Adapun yang termasuk kepentingan umum menurut C.S.T kansil adalah:
a. Badan peraturan perundangan negara, seperti negara, lembaga-lembaga
negara, pejabat negara, pegawai negeri, undang-undang, peraturan
pemerintah dan sebagainya.
b. Kepentingan umum tiap manusia yaitu, jiwa, raga, tubuh, kemerdekaan,
kehormatan, dan hak milik/harta benda.
3. Pidana Mati
Pidana mati merupakan hukuman yang terberat dari jenis-jenis ancaman hukuman
yang tercantum dalam KUHP bab 2 pasal 10 karena pidana mati merupakan pidana
terberat yaitu yang pelaksanaannya berupa perampasan terhadap kehidupan manusia,
maka tidaklah heran apabila dalam menentukan hukuman mati terdapat banyak
pendapat yang pro dan kontra dikalangan ahli hukum ataupun masyarakat itu sendiri.
Sebagian orang berpendapat bahwa pidana mati dibenarkan dalam hal-hal tertentu
yaitu, apabila si pelaku telah memperlihatkan dengan perbuatannya bahwa dia adalah
orang yang sangat membahayakan kepentingan umum, dan oleh karena itu untuk
menghentikan kejahatannya dibutuhkan suatu hukum yang tegas yaitu dengan
hukuman mati. Dari pendapat ini tampak jelas bahwa secara tidak langsung tujuan
pidana yang dikatakan oleh Van Hammel adalah benar yaitu untuk membinasakan.

Page | 7
Pendapat yang yang lain mengatakan bahwa hukuman mati sebenarnya tidak
perlu, karena mempunyai kelemahan. Apabila pidana mati telah dijalankan, maka
tidak bisa memberikan harapan lagi untuk perbaikan, baik revisi atas pidananya
maupun perbaikan atas dirinya sendiri. Karena salah satu tujuan adanya pidana adalah
untuk mendidik ataupun memberikan rasa jera agar si pelaku tidak mengulangi pada
tindakan yang sama.
Sedangkan untuk tujuan pidana mati itu sendiri selalu ditujukan pada khalayak
ramai agar mereka dengan ancaman hukuman akan merasa takut apabila melakukan
perbuatan-perbuatan kejam.

B. Konsepsi HAM Dalam Perundangnan RI.


Penuangan konsep HAM dalam pembagai peraturan perundangan tidak boleh dikatakan
purna atau tidak purna, karena sesungguhnya pencantuman pernyataan HAM di dalam
peraturan perundangan itu bermaksud awal, menegaskan kembali hak yang telah ada dan
mungkin lebih dahulu disebut dalam beragam peraturan perundangan lain.

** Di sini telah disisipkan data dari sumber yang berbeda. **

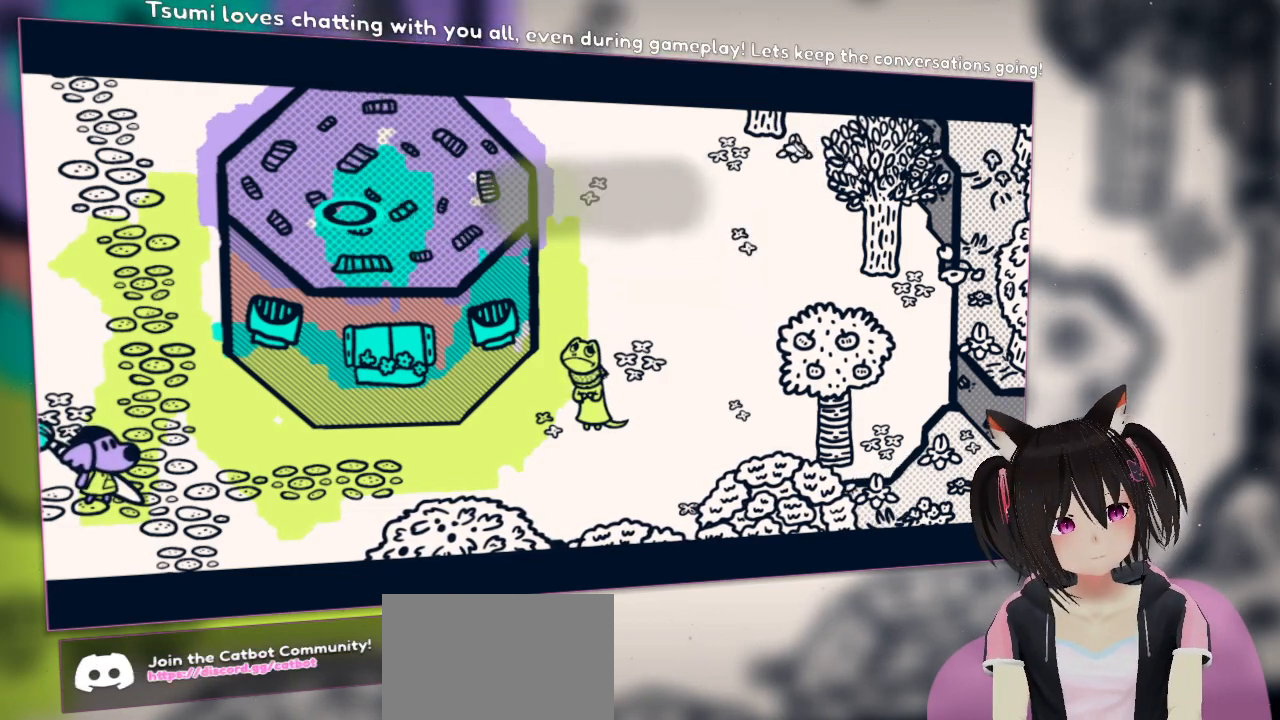
{"dt_ms": 500, "buttons": [], "left_stick": "center", "right_stick": "center", "events": []}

Meski, akomodasi
mengenai HAM dalam berbagai peraturan perundangan lain itu tidak langsung dan agak
samar-samar. Mengapa konstitusi kita (UUD 1945) tidak banyak memuat ketentuan
mengenai HAM, mulanya adalah karena pada waktu itu awal pembentukan negara dan
Konstitusi itu sendiri. Kita beranggapan, cukup 'diwakili' oleh Pembukaan UUD 1945
sehingga dalam Batang Tubuh (pasal-pasal)-nya tidak dijabarkan lagi.
Akan tetapi kini ternyata kita 'terpaksa'. mencantumkan/menjabarkannya ke dalam pasal-
pasal UUD 1945. Bahkan melalui amandemen kedua, kita menambah dan memperjelas
ketentuan berkenaan HAM dalam satu bab tersendiri, yakni Bab XA dari pasal 28A hingga 28
J UUD 1945. Hal ini bisa jadi dapat dianggap masih kurang, meski sebenarnya telah cukup
karena nantinya secara rinci juga akan dijabarkan ke dalam peraturan perundangan khusus
berkenaan HAM. Lahirnya UU Nomor 33 Tahun 1999 tentang HAM dan seperangkat
peraturan perundangan yang ada mengenai HAM sebagai penjabaran lebih lanjutnya,
termasuk UU yang berasal dari ratifikasi konvensi internasional mengenai HAM,
sesungguhnya menguatkan adanya indikasi bahwa RI berupaya sungguh-sungguh
memperhatikan persoalan yang berkenaan dengan HAM. Meski demikian, karena konsepsi
HAM yang tidak harus sama antara satu negara dengan negara lainnya terutama karena

Page | 8
persoalan ideologi dan sebagainya, maka yang disebut sebagai 'pengakuan' HAM itu menjadi
berbeda pula. Dengan kata lain, terdapat batasan dalam penerimaan konsepsi HAM tersebut.
Nilai persamaan dan kebebasan yang ada dalam konsepsi HAM khususnya yang berasal
dari negara Barat, berbeda dengan negara Timur dan RI. Landasan yang dipergunakan
Indonesia dalam memahami HAM adalah agama, nilai luhur budaya bangsa yang berakar
pada Pancasila sebagai ideologi negara, juga nilai moral yang berlaku universal. Jika fungsi
peraturan perundangan membatasi HAM dalam pelaksanaannya, maka tentu dimaknai lebih
dahulu bahwa tujuannya adalah dalam rangka perlindungan dan jaminan bagi pelaksanaan
HAM. Tegak dan terlaksananya HAM bila kewajiban asasi dilaksanakan, dan untuk
melaksanakan semua ini diperlukan peraturan perundangan. Membatasi pelaksanaan HAM
tidak sama dengan menghilangkan atau merampas hak azasi orang, karena pada dasarnya
HAM itu bersifat inviolable (tidak boleh diganggu gugat keabsahannya) dan inelienable (tidak
boleh dicabut atau diserahkan pada siapa pun yang berkuasa).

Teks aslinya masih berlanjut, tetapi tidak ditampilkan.